● What the task asks:
Search the entries below for the word "lines" and copy each line that has it.

● Exercise inputs:

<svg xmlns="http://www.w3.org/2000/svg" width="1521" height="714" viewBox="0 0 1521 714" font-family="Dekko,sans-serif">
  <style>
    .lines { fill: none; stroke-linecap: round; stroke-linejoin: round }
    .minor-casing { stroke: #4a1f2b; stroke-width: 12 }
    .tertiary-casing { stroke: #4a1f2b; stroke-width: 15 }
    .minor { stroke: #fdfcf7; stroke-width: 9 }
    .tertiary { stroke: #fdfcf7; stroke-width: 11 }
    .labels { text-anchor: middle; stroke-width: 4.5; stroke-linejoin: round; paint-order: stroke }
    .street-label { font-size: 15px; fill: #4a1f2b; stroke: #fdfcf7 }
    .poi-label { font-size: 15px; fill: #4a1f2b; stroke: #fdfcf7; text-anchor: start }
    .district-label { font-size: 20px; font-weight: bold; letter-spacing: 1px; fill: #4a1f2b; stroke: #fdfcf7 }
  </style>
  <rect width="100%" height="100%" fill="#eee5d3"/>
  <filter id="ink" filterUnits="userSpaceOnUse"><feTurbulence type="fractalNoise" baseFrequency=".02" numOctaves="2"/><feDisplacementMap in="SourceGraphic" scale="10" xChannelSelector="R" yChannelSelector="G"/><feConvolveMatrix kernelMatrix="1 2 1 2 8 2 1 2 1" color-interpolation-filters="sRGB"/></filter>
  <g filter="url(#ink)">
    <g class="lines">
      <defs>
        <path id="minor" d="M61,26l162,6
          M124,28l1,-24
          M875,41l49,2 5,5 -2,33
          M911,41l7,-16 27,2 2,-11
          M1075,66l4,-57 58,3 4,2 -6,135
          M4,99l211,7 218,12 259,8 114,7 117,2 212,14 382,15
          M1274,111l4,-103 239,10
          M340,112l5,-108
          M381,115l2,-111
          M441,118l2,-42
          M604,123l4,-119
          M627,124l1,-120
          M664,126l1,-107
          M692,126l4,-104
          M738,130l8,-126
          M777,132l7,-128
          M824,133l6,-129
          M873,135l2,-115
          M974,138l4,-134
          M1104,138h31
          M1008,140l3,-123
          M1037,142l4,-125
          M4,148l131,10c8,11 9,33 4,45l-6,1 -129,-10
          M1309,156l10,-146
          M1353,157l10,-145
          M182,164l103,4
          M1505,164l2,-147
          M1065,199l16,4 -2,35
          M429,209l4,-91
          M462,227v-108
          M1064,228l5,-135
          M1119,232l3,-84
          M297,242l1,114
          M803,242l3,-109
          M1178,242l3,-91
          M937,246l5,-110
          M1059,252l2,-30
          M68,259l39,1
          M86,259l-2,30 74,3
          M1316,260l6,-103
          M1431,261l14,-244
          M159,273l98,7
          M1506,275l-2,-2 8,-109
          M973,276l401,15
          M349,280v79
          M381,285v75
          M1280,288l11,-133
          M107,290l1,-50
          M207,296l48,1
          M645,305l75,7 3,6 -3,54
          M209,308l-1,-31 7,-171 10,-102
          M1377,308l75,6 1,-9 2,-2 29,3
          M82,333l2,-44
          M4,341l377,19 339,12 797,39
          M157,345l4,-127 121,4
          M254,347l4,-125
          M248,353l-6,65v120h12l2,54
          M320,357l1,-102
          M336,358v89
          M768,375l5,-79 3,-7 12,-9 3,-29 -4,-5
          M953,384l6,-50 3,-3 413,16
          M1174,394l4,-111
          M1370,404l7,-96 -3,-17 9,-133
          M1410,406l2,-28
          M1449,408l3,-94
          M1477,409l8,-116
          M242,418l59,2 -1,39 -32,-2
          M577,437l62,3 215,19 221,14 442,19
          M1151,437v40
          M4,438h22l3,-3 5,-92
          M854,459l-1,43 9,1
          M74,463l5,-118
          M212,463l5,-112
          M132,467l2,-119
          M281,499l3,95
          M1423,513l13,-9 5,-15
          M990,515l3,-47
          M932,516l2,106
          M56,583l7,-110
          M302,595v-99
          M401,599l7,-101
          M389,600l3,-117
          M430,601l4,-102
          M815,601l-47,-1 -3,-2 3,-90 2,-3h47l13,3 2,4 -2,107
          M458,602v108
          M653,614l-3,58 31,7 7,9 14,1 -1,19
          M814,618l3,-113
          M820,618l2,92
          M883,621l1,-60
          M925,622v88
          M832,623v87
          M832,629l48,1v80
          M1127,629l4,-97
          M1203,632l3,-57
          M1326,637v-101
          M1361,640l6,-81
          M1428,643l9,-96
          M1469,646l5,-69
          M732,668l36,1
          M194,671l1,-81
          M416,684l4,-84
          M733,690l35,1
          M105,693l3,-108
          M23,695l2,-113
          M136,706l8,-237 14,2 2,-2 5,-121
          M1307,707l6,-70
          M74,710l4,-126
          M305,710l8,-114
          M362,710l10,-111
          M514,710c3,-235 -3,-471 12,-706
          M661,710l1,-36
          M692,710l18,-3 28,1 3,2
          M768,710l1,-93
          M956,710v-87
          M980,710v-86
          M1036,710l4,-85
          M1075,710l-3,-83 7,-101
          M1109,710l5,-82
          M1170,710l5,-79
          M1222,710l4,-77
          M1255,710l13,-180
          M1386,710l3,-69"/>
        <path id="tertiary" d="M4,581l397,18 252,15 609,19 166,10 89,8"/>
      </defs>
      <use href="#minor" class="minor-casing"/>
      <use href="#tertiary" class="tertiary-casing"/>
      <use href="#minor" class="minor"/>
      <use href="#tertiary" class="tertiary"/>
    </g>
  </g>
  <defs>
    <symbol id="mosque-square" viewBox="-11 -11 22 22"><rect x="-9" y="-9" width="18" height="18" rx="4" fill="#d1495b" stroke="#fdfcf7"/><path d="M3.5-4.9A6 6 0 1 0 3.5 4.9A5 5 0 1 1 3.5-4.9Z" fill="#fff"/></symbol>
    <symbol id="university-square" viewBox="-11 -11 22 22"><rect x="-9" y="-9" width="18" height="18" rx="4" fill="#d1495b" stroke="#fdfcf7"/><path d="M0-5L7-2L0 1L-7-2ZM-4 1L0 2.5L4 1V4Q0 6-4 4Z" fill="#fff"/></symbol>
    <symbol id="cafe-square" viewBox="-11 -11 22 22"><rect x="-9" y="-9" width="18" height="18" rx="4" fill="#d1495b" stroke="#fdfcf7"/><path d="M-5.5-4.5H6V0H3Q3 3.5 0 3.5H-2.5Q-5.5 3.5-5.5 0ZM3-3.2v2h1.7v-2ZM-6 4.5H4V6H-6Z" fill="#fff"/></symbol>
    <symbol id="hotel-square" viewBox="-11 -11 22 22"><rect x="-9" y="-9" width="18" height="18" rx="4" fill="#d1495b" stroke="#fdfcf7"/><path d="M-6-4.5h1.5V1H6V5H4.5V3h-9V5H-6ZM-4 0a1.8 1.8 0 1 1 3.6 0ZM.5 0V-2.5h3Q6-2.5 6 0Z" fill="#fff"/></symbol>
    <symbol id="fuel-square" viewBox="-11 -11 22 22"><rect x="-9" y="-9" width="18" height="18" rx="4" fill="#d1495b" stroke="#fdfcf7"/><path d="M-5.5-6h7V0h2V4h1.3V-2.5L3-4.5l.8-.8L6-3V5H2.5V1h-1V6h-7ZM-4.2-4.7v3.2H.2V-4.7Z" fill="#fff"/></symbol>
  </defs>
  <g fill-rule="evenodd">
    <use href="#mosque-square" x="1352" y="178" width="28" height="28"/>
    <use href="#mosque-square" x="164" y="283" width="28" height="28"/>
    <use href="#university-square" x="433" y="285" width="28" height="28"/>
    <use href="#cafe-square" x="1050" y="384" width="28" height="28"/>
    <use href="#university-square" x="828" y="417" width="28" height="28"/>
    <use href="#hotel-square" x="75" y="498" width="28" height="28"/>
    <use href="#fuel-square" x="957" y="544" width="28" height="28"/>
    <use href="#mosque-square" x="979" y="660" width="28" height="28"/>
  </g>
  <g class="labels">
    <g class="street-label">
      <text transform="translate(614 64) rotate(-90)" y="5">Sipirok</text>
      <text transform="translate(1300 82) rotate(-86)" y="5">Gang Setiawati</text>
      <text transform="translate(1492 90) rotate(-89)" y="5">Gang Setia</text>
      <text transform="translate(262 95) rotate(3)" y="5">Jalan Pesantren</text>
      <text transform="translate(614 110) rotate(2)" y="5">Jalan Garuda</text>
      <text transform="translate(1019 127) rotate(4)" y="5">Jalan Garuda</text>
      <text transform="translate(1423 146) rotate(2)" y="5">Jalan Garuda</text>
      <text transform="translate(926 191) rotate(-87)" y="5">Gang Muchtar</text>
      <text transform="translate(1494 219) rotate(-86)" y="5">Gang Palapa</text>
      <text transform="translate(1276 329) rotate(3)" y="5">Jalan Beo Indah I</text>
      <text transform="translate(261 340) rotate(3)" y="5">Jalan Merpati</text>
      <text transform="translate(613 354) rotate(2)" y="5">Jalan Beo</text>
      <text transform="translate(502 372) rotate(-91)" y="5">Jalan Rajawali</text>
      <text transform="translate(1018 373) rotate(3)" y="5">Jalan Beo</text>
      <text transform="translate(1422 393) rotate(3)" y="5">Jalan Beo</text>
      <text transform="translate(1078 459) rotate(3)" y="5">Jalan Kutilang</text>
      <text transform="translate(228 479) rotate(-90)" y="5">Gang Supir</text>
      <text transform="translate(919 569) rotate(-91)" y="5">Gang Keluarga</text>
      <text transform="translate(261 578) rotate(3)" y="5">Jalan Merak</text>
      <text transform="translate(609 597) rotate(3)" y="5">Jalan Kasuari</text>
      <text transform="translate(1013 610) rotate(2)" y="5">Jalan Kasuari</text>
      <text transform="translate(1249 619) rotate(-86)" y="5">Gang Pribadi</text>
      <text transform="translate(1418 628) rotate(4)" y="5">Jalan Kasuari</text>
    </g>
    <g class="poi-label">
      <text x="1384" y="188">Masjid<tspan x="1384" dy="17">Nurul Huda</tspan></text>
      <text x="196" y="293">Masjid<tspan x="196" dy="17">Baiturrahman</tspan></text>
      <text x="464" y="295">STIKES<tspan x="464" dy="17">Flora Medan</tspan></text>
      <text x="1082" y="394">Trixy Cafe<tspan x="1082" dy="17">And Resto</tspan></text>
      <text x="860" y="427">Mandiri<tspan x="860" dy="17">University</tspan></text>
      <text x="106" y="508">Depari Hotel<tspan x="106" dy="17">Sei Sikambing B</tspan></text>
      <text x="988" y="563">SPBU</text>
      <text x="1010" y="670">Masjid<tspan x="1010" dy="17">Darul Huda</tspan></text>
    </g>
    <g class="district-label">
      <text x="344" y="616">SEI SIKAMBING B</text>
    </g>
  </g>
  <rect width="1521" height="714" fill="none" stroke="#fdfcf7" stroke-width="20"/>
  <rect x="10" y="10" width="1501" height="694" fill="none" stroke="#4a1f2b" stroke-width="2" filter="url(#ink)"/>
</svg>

● Written solution:
    .lines { fill: none; stroke-linecap: round; stroke-linejoin: round }
    <g class="lines">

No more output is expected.